**SOURCE MATERIAL:**
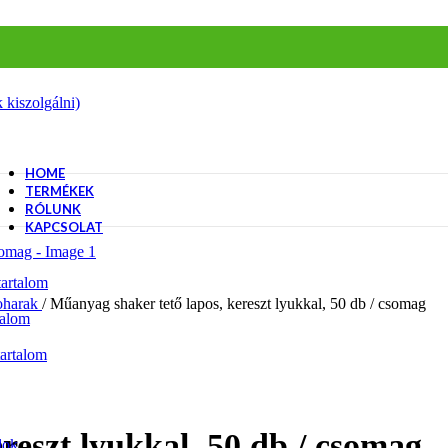
 kiszolgálni)
HOME
TERMÉKEK
RÓLUNK
KAPCSOLAT
artalom
oharak
/
Műanyag shaker tető lapos, kereszt lyukkal, 50 db / csomag
talom
artalom
reszt lyukkal, 50 db / csomag
lok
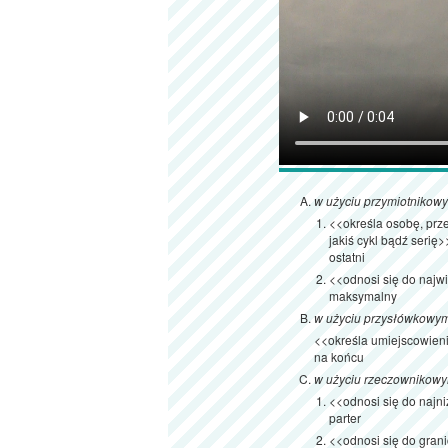
w użyciu przymiotnikow
<<określa osobę, prze
jakiś cykl bądź serię>
ostatni
<<odnosi się do najwi
maksymalny
w użyciu przysłówkowy
<<określa umiejscowieni
na końcu
w użyciu rzeczownikow
<<odnosi się do najn
parter
<<odnosi się do grani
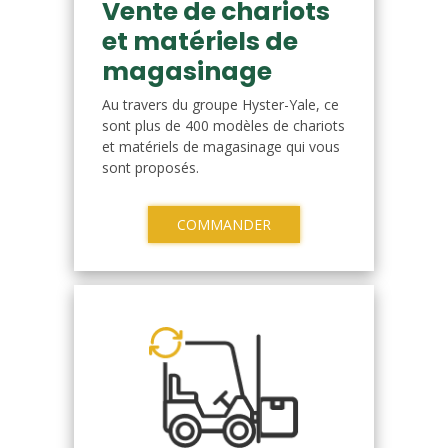
Vente de chariots
et matériels de
magasinage
Au travers du groupe Hyster-Yale, ce
sont plus de 400 modèles de chariots
et matériels de magasinage qui vous
sont proposés.
COMMANDER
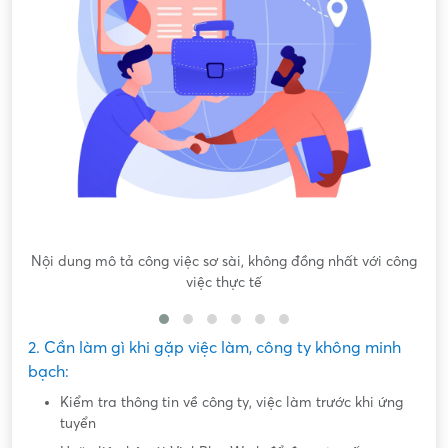
Nội dung mô tả công việc sơ sài, không đồng nhất với công
việc thực tế
2. Cần làm gì khi gặp việc làm, công ty không minh
bạch:
Kiểm tra thông tin về công ty, việc làm trước khi ứng
tuyển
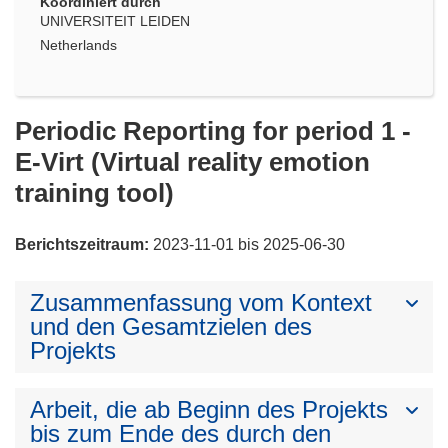
Koordiniert durch
UNIVERSITEIT LEIDEN
Netherlands
Periodic Reporting for period 1 -
E-Virt (Virtual reality emotion
training tool)
Berichtszeitraum:
2023-11-01 bis 2025-06-30
Zusammenfassung vom Kontext
und den Gesamtzielen des
Projekts
Arbeit, die ab Beginn des Projekts
bis zum Ende des durch den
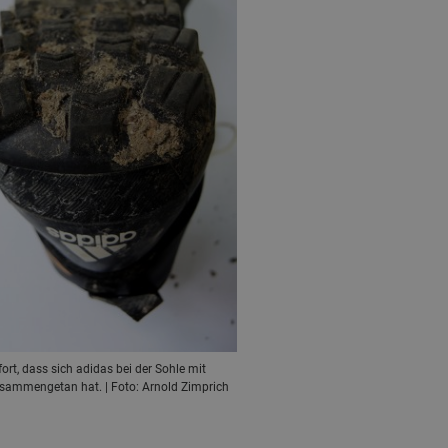
ort, dass sich adidas bei der Sohle mit
sammengetan hat. | Foto: Arnold Zimprich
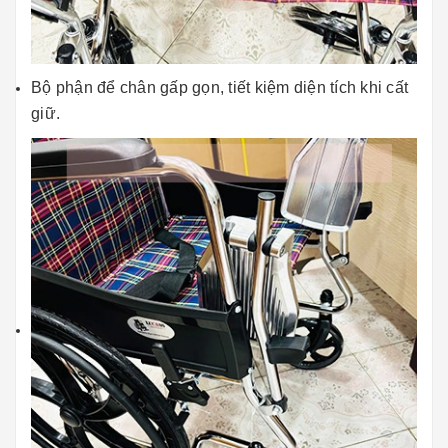
Bộ phận để chân gấp gọn, tiết kiệm diện tích khi cất
giữ.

**PROBLEM DESCRIPTION:** Everything from the line holding "việc thực tế" through the last line of the listing should be written out exactly, except for the pictures.

**RESPONSE AREA:**
việc thực tế
2. Cần làm gì khi gặp việc làm, công ty không minh
bạch:
Kiểm tra thông tin về công ty, việc làm trước khi ứng
tuyển
Koordiniert durch
UNIVERSITEIT LEIDEN
Netherlands
Periodic Reporting for period 1 -
E-Virt (Virtual reality emotion
training tool)
Berichtszeitraum:
2023-11-01 bis 2025-06-30
Zusammenfassung vom Kontext
und den Gesamtzielen des
Projekts
Arbeit, die ab Beginn des Projekts
bis zum Ende des durch den
ort, dass sich adidas bei der Sohle mit
sammengetan hat. | Foto: Arnold Zimprich
Bộ phận để chân gấp gọn, tiết kiệm diện tích khi cất
giữ.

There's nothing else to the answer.